Fişleme, neredeyse dünyanın her yerinde kullanılan bir izleme ve yönetme yöntemidir. 21. yüzyıla gelindiğinde, internetin ve dolayısıyla bilgi ağının genişlemesi, devletlerin bu yönteme giderek daha sık başvurmasını beraberinde getirdi. Giderek genişleyen bir fişleme alanı oluştu ve bu alanın kontrolünü de yine devletler ele geçiriyor.
Türkiye’de fişleme çoktan beri devlet idelojisinin resmi araçlarından biri haline gelmiş durumda. Hayatın olduğu her yerde, devlet bir şekilde araçlarını çalıştırıyor ve insanların da en doğal eylemlerini dahi fişlemenin konusu, hatta aracı haline getirebiliyor.
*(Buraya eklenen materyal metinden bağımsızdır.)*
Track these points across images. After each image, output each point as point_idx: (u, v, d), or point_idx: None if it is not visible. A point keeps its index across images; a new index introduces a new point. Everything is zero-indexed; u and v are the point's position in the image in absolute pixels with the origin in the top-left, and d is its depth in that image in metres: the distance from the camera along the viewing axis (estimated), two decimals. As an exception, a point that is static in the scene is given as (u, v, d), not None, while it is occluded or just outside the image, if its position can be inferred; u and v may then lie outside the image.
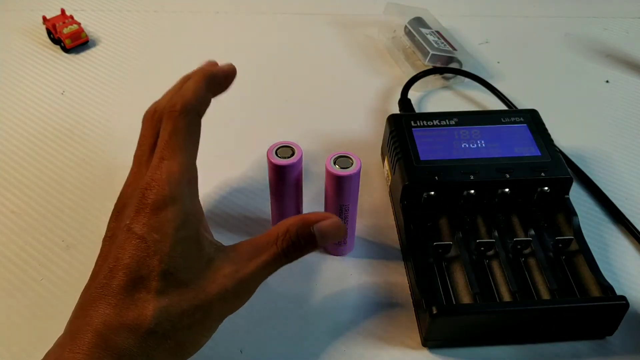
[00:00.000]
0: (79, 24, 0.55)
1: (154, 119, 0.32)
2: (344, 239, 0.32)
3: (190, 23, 0.60)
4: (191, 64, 0.54)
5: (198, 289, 0.28)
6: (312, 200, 0.40)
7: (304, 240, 0.31)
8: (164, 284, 0.28)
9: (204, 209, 0.40)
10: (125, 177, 0.42)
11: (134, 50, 0.56)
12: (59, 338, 0.28)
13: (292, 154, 0.34)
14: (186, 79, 0.34)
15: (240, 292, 0.30)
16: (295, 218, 0.31)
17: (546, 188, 0.37)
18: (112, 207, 0.40)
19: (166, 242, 0.28)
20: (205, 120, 0.48)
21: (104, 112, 0.49)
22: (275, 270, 0.31)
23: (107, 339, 0.26)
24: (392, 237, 0.40)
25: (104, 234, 0.36)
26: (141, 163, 0.32)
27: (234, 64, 0.55)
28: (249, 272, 0.30)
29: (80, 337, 0.26)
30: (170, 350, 0.28)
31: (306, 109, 0.50)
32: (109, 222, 0.31)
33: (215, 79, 0.34)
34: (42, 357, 0.27)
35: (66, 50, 0.55)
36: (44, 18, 0.56)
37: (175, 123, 0.31)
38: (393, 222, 0.41)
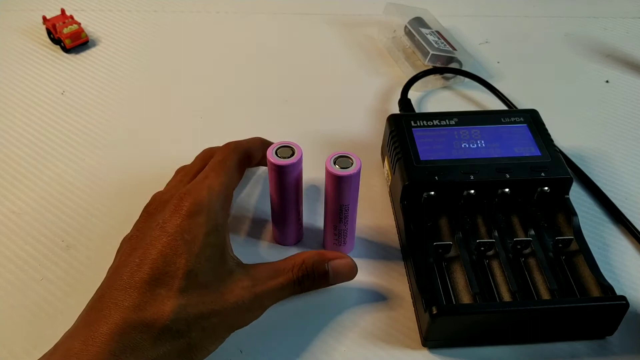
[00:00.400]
0: (79, 24, 0.55)
1: (209, 154, 0.37)
2: (353, 277, 0.35)
3: (191, 23, 0.60)
4: (191, 64, 0.54)
5: (217, 295, 0.30)
6: (312, 200, 0.40)
7: (317, 274, 0.33)
8: (187, 283, 0.29)
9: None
10: (125, 177, 0.42)
11: (134, 50, 0.56)
12: (70, 329, 0.28)
13: (292, 154, 0.34)
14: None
15: (254, 306, 0.32)
16: (312, 252, 0.34)
17: (546, 188, 0.37)
18: (112, 207, 0.41)
19: (196, 243, 0.30)
20: (206, 120, 0.49)
21: (104, 112, 0.49)
22: (288, 295, 0.33)
23: (123, 332, 0.26)
24: (392, 237, 0.40)
25: (104, 233, 0.36)
26: (181, 180, 0.35)
27: (233, 63, 0.55)
28: (266, 289, 0.32)
29: (95, 328, 0.26)
30: (180, 351, 0.28)
31: (306, 109, 0.50)
32: (137, 223, 0.32)
33: (255, 154, 0.39)
34: (48, 350, 0.27)
35: (66, 50, 0.55)
36: (44, 18, 0.56)
37: (225, 154, 0.36)
38: (393, 222, 0.41)
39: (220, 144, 0.46)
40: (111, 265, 0.32)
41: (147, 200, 0.34)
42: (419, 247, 0.36)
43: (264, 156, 0.38)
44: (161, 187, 0.37)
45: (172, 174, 0.39)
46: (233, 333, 0.34)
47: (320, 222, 0.38)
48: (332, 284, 0.35)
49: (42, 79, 0.52)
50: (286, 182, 0.35)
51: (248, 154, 0.37)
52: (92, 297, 0.29)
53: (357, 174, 0.33)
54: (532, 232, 0.37)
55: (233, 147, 0.36)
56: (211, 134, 0.47)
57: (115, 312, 0.27)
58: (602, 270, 0.35)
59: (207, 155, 0.37)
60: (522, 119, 0.41)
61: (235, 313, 0.30)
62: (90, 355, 0.26)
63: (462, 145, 0.39)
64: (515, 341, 0.34)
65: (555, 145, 0.39)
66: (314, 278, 0.33)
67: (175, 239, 0.29)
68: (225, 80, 0.53)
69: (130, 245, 0.31)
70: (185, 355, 0.29)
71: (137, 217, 0.33)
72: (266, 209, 0.41)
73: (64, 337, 0.28)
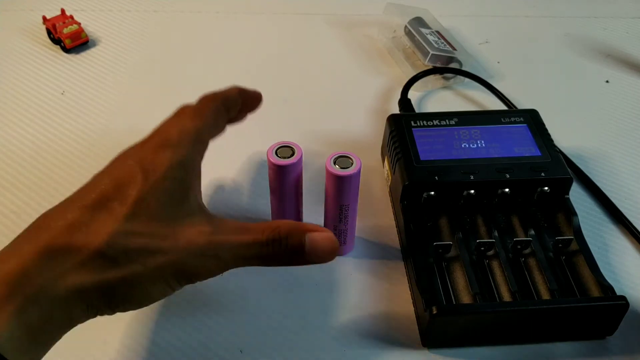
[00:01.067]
0: (79, 24, 0.55)
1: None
2: (333, 258, 0.30)
3: (191, 23, 0.60)
4: (191, 64, 0.54)
5: (168, 231, 0.27)
6: (312, 200, 0.40)
7: (291, 244, 0.29)
8: (134, 210, 0.26)
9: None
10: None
11: (134, 50, 0.56)
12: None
13: (292, 154, 0.34)
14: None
15: (207, 253, 0.28)
16: (290, 221, 0.30)
17: (546, 188, 0.37)
18: (112, 207, 0.40)
19: (155, 174, 0.28)
20: (205, 120, 0.48)
21: (104, 112, 0.49)
22: (253, 256, 0.29)
23: (46, 253, 0.24)
24: (392, 237, 0.40)
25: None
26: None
27: (234, 63, 0.55)
28: (225, 239, 0.28)
29: (19, 247, 0.25)
30: (111, 283, 0.25)
31: (306, 109, 0.50)
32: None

Siyasi görüşten cinsel eğilime, mezhep farklılığından bıyık bırakma şekline kadar her “ayrıntı”, devlet tarafından hakkınızda bir fiş oluşturulmasına, yani fişlenmenize yol açabiliyor. Bu kitabı satın almış olmanız dahi devlette bir fişinizin olmasına neden olabilir.
24. dönem TBMM milletvekili ve İnsan Haklarını İnceleme Komisyonu üyesi Hüseyin Aygün, fişle(n)me sorununun algılanması ve yeniden değerlendirilebilmesi için yazdığı bu kitapta, hem geçmişin hem de bugünün izlerini sürüyor. Halkın devletle olan ilişkilerinde yaşadığı, her an suçlanma ve “şüpheli” durumuna düşürülme ihtimalinin getirdiği sorunları dile getiriyor. Fişlemenin Kısa Tarihi, kendi ülkesinde düşman görülenlerin ve her an görülebilecek olanların kısa ama anlamlı öyküsünü belgeleri ve tanıklarıyla anlatıyor.